# Your assignment:
In the records below, find the line that contains "index pip: (845, 850)" and the line that contains "ring dip: (1079, 1016)"; write out exactly those two lines and everything between them, without the pictures.

# Listed records:
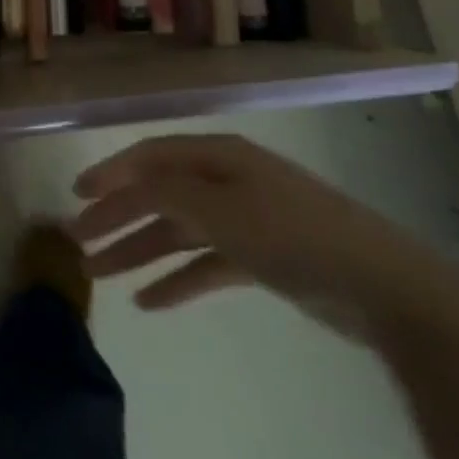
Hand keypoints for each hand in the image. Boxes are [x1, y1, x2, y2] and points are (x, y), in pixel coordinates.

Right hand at [71, 133, 458, 342]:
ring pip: (178, 231)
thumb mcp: (223, 209)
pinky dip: (177, 280)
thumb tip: (130, 179)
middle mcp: (226, 181)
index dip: (113, 172)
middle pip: (160, 194)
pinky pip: (204, 264)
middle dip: (118, 216)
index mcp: (218, 157)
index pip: (152, 157)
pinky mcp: (259, 258)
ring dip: (139, 250)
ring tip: (100, 274)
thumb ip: (170, 191)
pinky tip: (149, 302)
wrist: (380, 286)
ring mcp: (244, 220)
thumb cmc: (293, 234)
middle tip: (79, 241)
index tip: (78, 194)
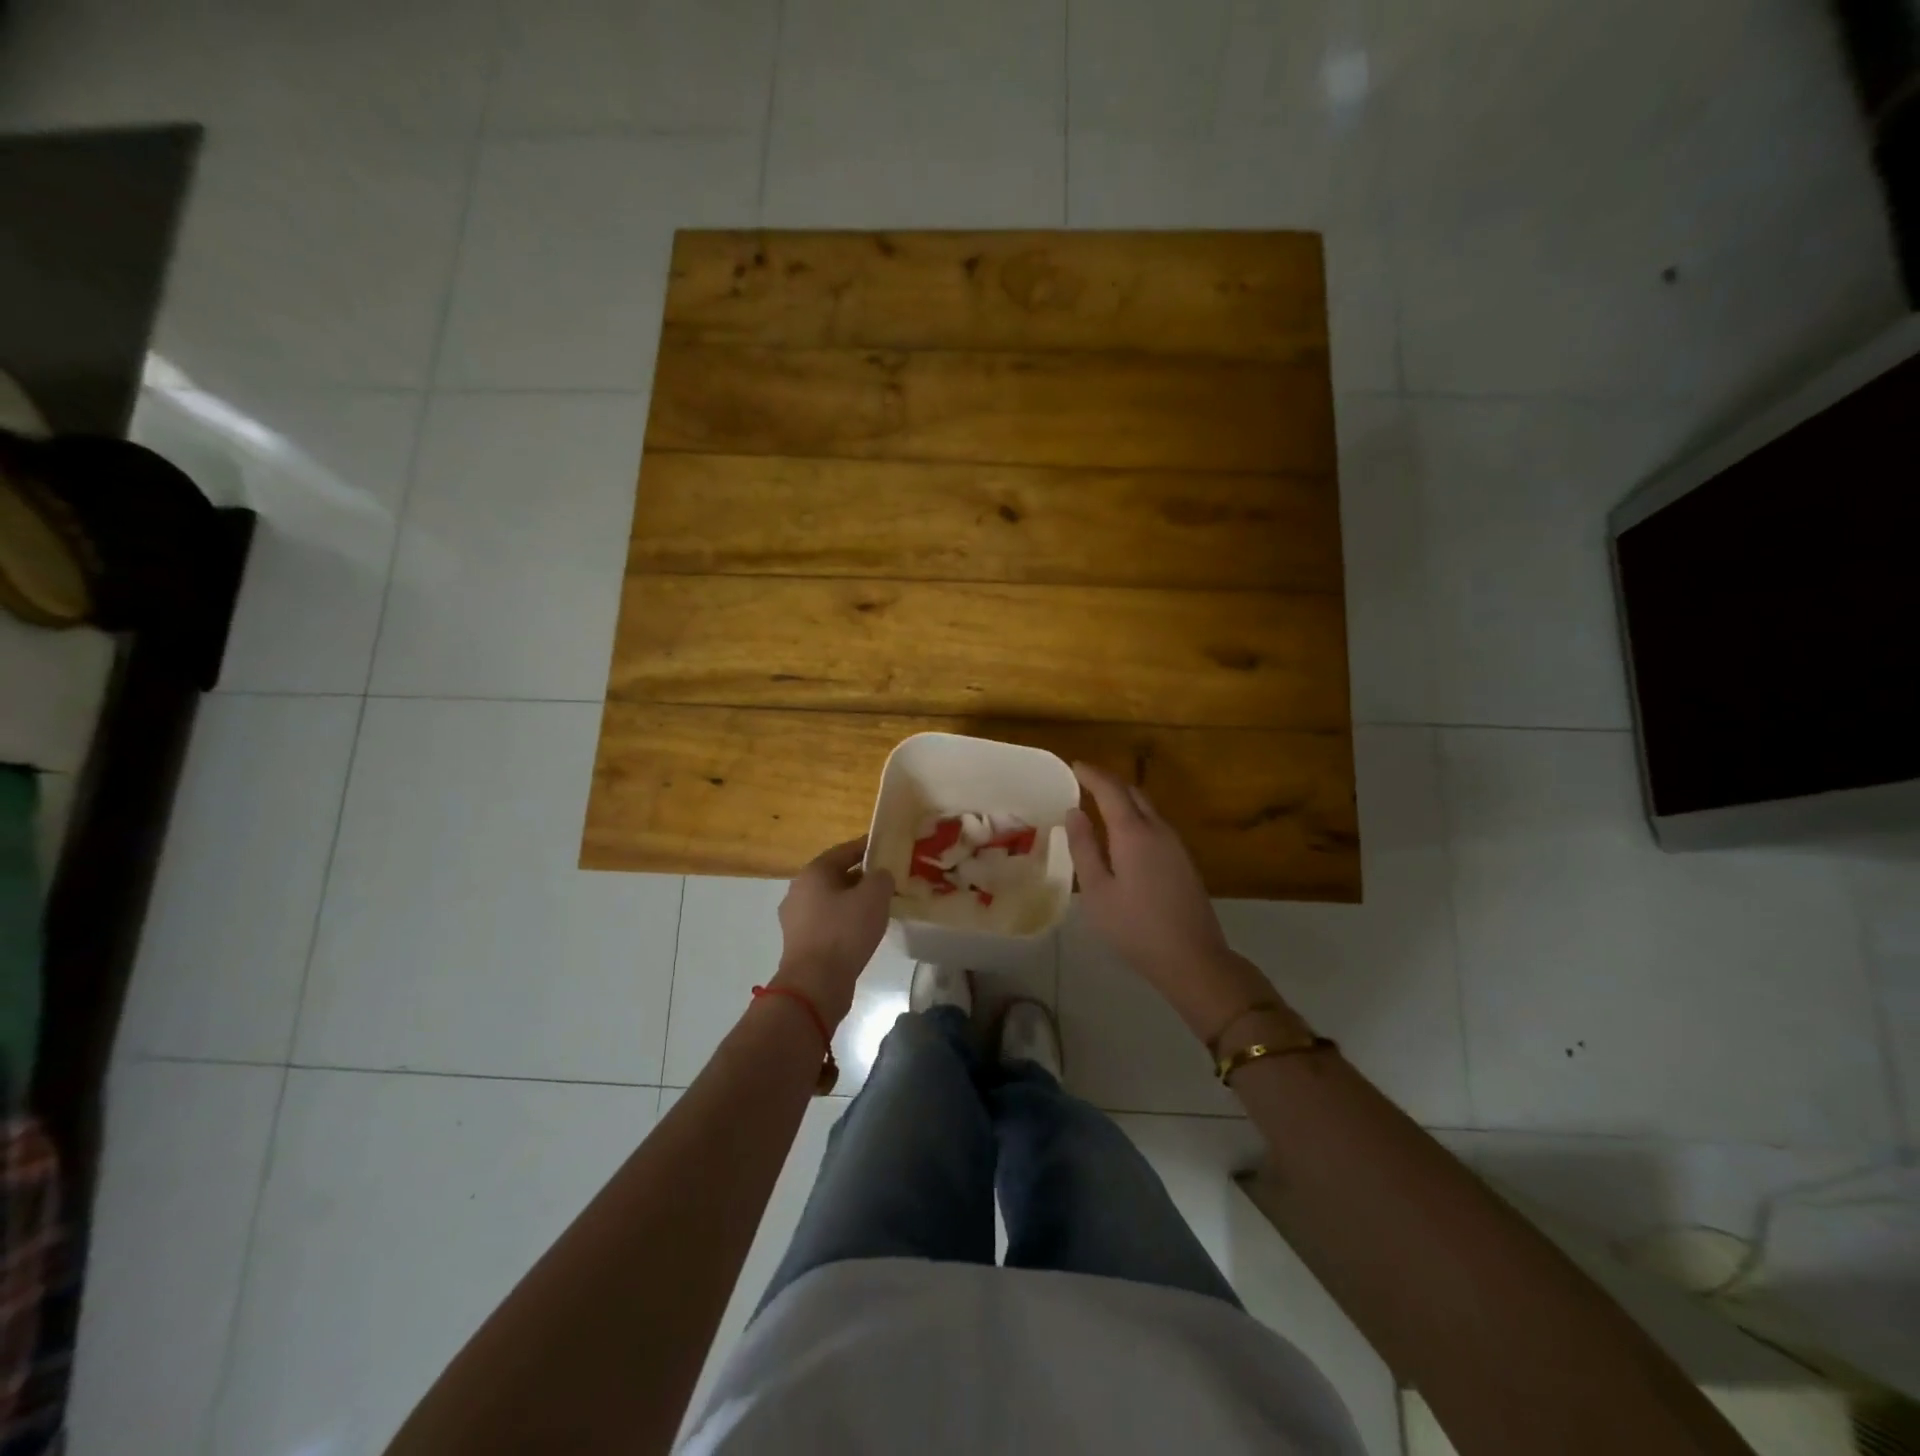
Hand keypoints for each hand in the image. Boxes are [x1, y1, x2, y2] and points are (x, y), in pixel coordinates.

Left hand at [772, 837, 895, 1025]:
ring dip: (854, 900)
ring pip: (832, 900)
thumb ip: (882, 877)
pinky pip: (827, 921)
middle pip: (836, 875)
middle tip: (888, 880)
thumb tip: (880, 876)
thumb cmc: (844, 932)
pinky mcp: (800, 941)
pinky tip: (863, 930)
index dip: (868, 847)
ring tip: (879, 906)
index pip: (845, 850)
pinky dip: (845, 920)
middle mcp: (799, 890)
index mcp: (814, 872)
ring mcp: (796, 918)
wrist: (815, 983)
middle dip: (862, 876)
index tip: (888, 848)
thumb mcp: (874, 897)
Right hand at [1064, 763, 1277, 1039]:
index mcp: (1133, 833)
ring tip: (1099, 804)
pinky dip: (1135, 816)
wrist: (1193, 958)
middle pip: (1133, 792)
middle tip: (1084, 782)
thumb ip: (1083, 848)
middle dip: (1108, 782)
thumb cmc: (1135, 927)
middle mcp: (1157, 829)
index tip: (1074, 765)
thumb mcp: (1097, 891)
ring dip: (1124, 798)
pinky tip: (1123, 834)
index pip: (1110, 789)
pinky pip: (1155, 824)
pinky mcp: (1183, 860)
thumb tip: (1075, 812)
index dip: (1091, 774)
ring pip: (1147, 807)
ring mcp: (1175, 844)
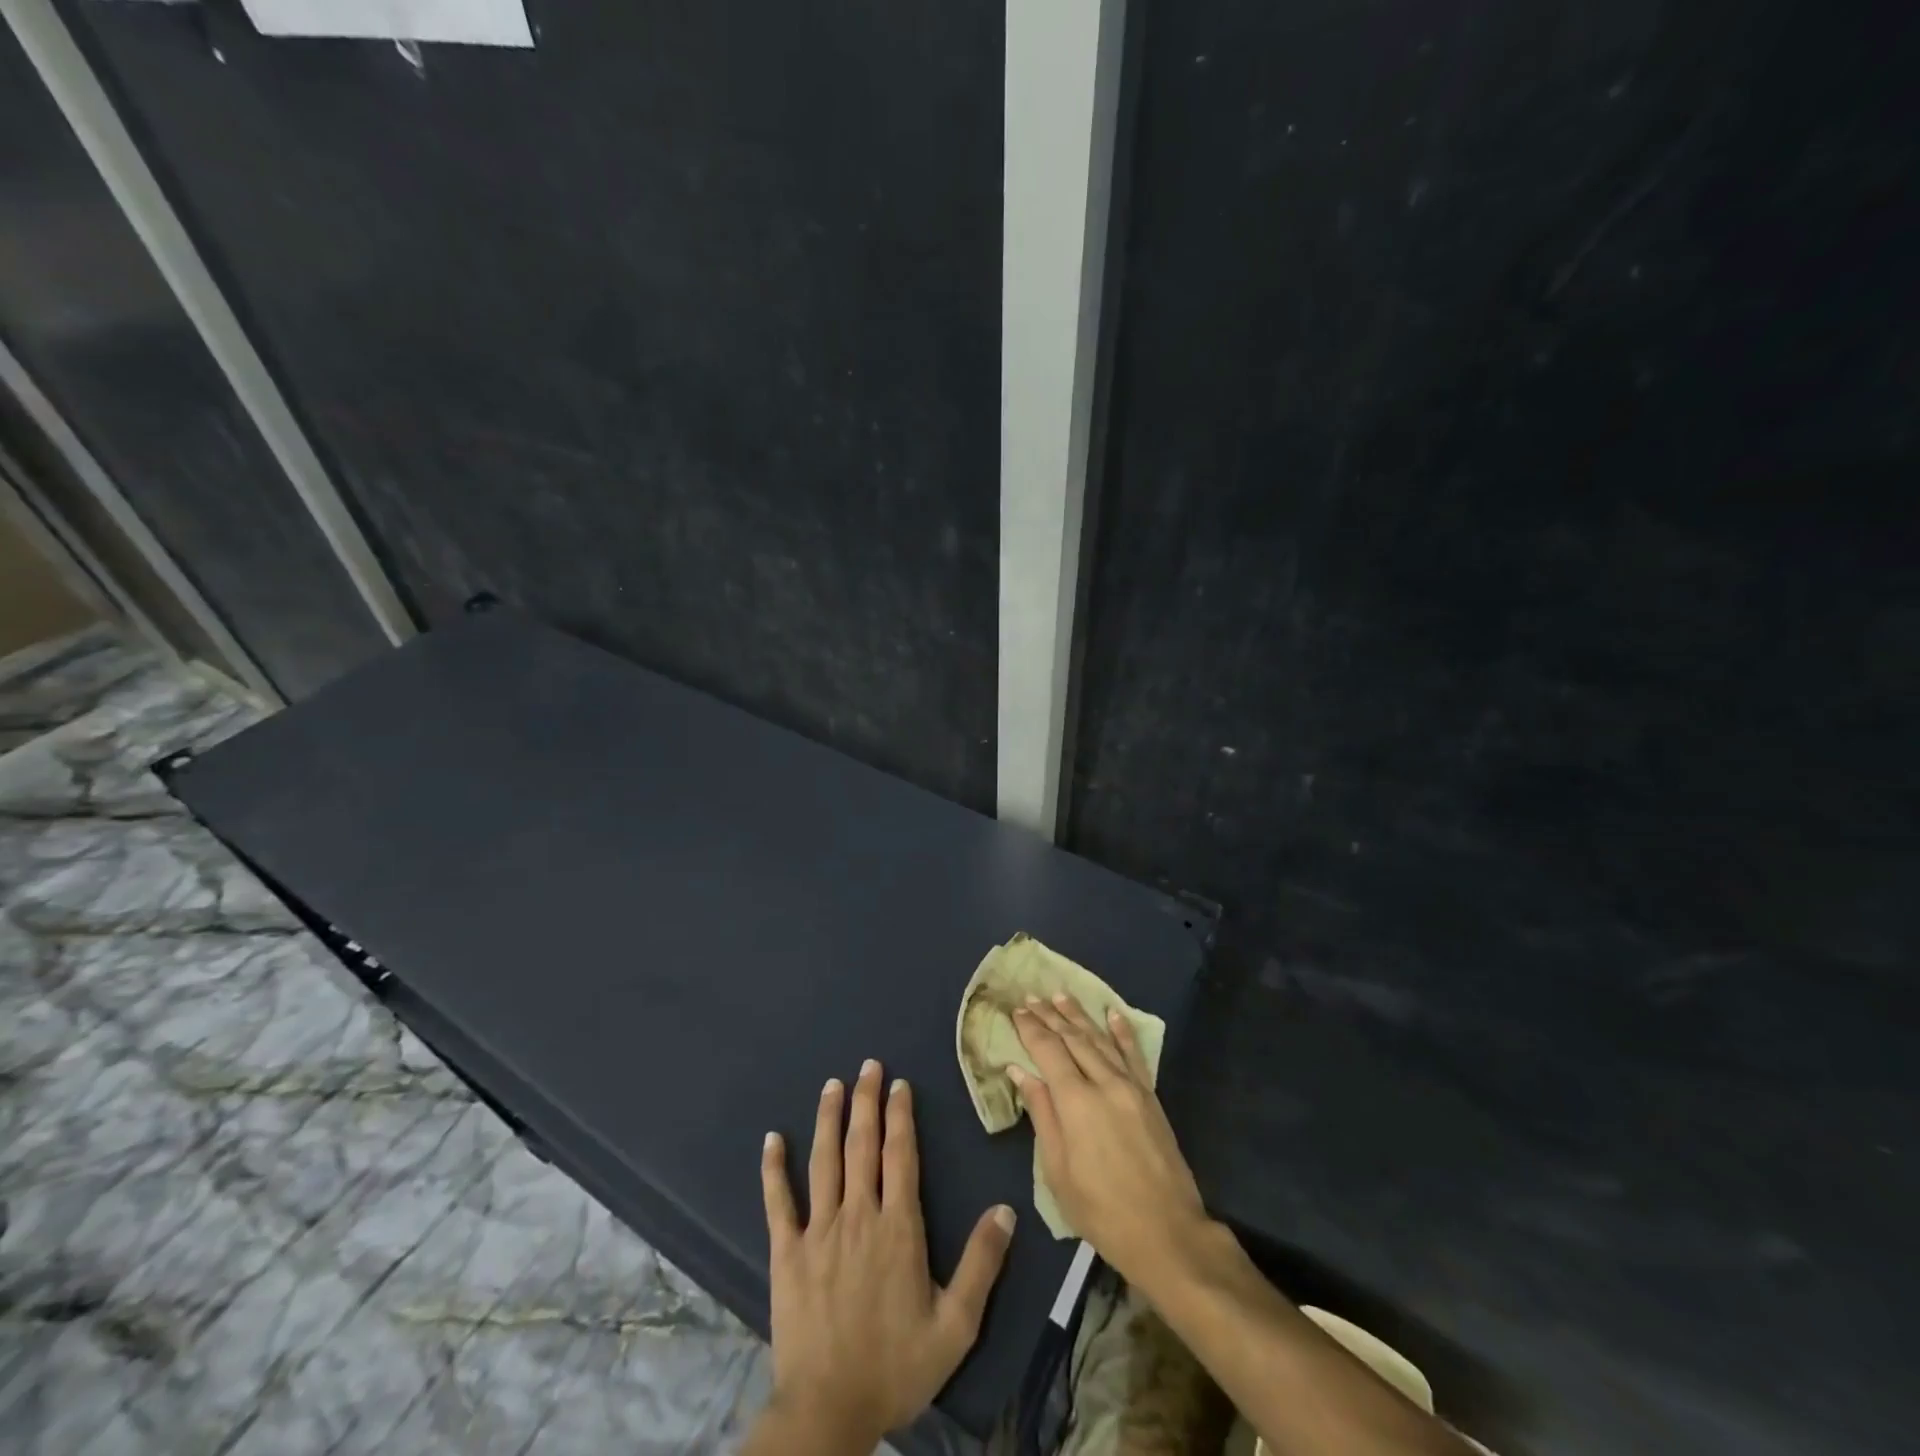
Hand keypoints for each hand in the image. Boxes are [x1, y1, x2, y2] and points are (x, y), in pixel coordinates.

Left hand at [756, 1058, 1016, 1449]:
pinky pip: (778, 1202)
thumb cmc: (896, 1367)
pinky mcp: (786, 1253)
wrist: (829, 1411)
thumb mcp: (956, 1325)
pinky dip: (773, 1169)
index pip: (901, 1155)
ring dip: (828, 1118)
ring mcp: (818, 1231)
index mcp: (898, 1227)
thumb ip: (983, 1264)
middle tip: (868, 1065)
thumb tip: (1007, 1209)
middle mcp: (858, 1215)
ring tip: (832, 1085)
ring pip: (824, 1160)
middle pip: (862, 1145)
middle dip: (866, 1101)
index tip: (900, 1084)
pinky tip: (771, 1139)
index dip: (901, 1115)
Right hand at [1011, 995, 1208, 1288]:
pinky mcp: (1150, 1096)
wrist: (1167, 1232)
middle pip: (1073, 1039)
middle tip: (1032, 996)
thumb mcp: (1058, 1170)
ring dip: (1079, 1016)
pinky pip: (1134, 1054)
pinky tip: (1112, 1013)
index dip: (1031, 1028)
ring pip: (1100, 1040)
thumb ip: (1041, 1114)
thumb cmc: (1101, 1210)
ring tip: (1061, 995)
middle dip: (1050, 1016)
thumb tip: (1020, 1071)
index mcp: (1076, 1101)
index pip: (1048, 1050)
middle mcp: (1104, 1082)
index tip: (1017, 1010)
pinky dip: (1121, 1031)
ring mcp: (1131, 1086)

# Exercise result:
index pip: (845, 850)
pinky dip: (845, 920)
middle mcp: (799, 890)
index mcp: (814, 872)
ring mcp: (796, 918)
wrist: (815, 983)
middle dip: (862, 876)
index tip: (888, 848)
thumb mcp: (874, 897)
Right hand at [1064, 763, 1277, 1039]:
index mcp: (1133, 833)
ring tip: (1099, 804)
pinky dip: (1135, 816)
wrist: (1193, 958)
middle pip: (1133, 792)
middle tip: (1084, 782)
thumb ip: (1083, 848)
middle dip: (1108, 782)
thumb cmc: (1135, 927)
middle mcp: (1157, 829)
index tip: (1074, 765)
thumb mcp: (1097, 891)
ring dip: (1124, 798)
pinky tip: (1123, 834)
index pip: (1110, 789)
pinky pip: (1155, 824)
pinky mcp: (1183, 860)
thumb tip: (1075, 812)
index dip: (1091, 774)
ring pip: (1147, 807)
ring mcp: (1175, 844)
Hand keypoints for each hand in the image. Boxes are [x1, y1, x2, y2] and points are (x, y), in pixel coordinates.

Left hand at [756, 1058, 1016, 1449]:
pinky pip: (778, 1202)
thumb cmc: (896, 1367)
pinky mcp: (786, 1253)
wrist: (829, 1411)
thumb mcp: (956, 1325)
pinky dip: (773, 1169)
index pip: (901, 1155)
ring dip: (828, 1118)
ring mcp: (818, 1231)
index mcp: (898, 1227)
thumb ip: (983, 1264)
middle tip: (868, 1065)
thumb tip: (1007, 1209)
middle mcp: (858, 1215)
ring tip: (832, 1085)
ring pip: (824, 1160)
middle pip: (862, 1145)
middle dip: (866, 1101)
index tip: (900, 1084)
pinky tip: (771, 1139)
index dip: (901, 1115)
Right hand at [1011, 995, 1208, 1288]:
pinky mcp: (1150, 1096)
wrist: (1167, 1232)
middle pip: (1073, 1039)
middle tip: (1032, 996)
thumb mcp: (1058, 1170)
ring dip: (1079, 1016)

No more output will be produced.